▶ **Job**: Within the listing below, please show every line carrying the string "Southern".
+++
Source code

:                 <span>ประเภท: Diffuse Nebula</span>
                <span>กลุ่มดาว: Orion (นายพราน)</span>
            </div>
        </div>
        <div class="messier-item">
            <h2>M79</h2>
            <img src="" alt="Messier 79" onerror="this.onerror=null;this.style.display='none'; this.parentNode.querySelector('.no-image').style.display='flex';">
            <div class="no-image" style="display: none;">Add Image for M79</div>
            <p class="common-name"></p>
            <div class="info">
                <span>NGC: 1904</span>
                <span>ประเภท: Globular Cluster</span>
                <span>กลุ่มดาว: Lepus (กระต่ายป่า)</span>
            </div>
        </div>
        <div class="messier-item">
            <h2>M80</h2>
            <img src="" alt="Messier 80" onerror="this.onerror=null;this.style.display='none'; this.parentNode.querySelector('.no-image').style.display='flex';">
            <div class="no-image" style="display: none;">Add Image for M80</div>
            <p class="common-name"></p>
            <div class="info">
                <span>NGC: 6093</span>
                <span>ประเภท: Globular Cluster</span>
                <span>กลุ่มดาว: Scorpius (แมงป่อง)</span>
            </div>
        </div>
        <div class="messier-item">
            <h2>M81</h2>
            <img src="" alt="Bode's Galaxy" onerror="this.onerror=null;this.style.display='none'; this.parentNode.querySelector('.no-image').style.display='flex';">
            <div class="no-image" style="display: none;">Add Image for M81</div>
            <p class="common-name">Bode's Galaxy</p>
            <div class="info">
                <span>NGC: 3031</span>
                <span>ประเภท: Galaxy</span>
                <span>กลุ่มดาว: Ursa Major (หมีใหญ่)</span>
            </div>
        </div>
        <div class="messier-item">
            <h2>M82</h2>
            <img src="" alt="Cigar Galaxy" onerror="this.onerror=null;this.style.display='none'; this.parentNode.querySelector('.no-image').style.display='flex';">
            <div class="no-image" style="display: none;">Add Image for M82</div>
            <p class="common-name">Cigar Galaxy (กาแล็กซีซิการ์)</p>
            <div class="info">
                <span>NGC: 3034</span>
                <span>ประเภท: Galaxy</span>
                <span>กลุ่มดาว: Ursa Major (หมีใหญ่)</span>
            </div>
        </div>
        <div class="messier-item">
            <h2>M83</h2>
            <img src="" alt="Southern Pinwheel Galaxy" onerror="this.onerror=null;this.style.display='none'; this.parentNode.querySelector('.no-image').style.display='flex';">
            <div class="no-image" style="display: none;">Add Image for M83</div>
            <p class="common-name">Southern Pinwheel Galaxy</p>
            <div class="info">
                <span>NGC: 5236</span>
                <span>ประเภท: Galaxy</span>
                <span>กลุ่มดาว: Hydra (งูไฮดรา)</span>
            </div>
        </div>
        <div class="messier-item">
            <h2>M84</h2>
+++
▶ **Exercise result**:
            <img src="" alt="Southern Pinwheel Galaxy" onerror="this.onerror=null;this.style.display='none'; this.parentNode.querySelector('.no-image').style.display='flex';">
            <p class="common-name">Southern Pinwheel Galaxy</p>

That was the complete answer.